Paweł M. usłyszał zarzuty dopiero pod koniec stycznia, a zawieszony jest od kilku dni. To dlatego, że szczecińscy sędziowie nie chcieli prowadzić postępowania dyscyplinarnego osoby, którą znają. Trzeba było wyznaczyć inny organ. Jak tłumaczy Tomasz Szaj, prezes sądu nie mogła też od razu zawiesić sędziego, bo to wykroczenie a nie przestępstwo. Musiała czekać na zarzuty. Teraz Pawłowi M. grozi od upomnienia po wydalenie z zawodu.
- Wszystko zależy od oceny okoliczności tej sprawy. Jak do tego doszło, jaki był zamiar w tym zakresie - wyjaśnia Szaj.
Zapytaliśmy rzecznika prasowego Krajowej Rady Sądownictwa Waldemara Żurka, czy postępowanie powinno trwać tak długo. Poinformował, że sprawdzi jak było i odpowie. Jak dodał, od sędziów należy wymagać więcej i karać ich przykładnie, ale jednocześnie zagwarantować prawo do obrony, bo mogło być np. tak że sędzia schował przedmiot do kieszeni z roztargnienia, gdy np. zadzwonił do niego telefon.
Jak dodaje Tomasz Szaj, takie przypadki, jak sprawa sędziego Pawła M., zdarzają się bardzo rzadko.
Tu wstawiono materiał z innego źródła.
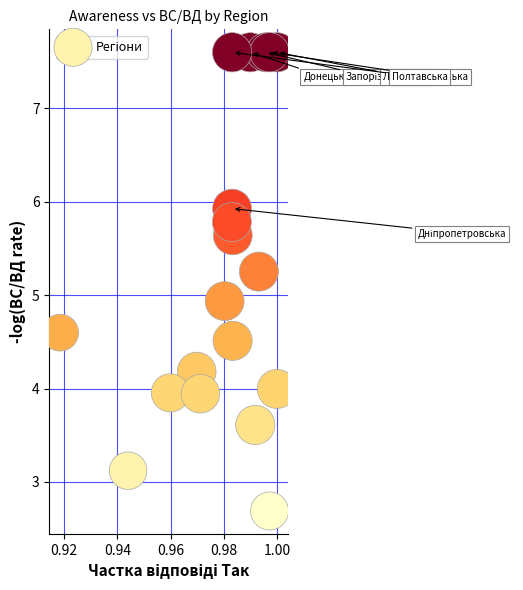

What is the range of Y values (max minus min)?

4.9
- Zdarzają się wykroczenia drogowe, to faktycznie w obecnych czasach jest częste, tych spraw jest kilka-kilkanaście w skali kraju. Natomiast osobiście nie jest mi znany, w naszym okręgu, żaden przypadek takiego wykroczenia, jak w tej sprawie. To jest bardzo rzadkie i do tej pory, w naszym okręgu, chyba się nie zdarzyło - podkreśla Tomasz Szaj, rzecznik Sądu Okręgowego w Szczecinie.
O sprawie, jako pierwszy, poinformował "Fakt".
W ostatnich dniach głośno było także o sędzi z Wrocławia, podejrzanym o kradzież elektroniki wartej około dwóch tys. zł. Jako sprawcę wskazali go ochroniarze w markecie. On nie przyznaje się do winy, a śledztwo w tej sprawie prowadzi prokuratura.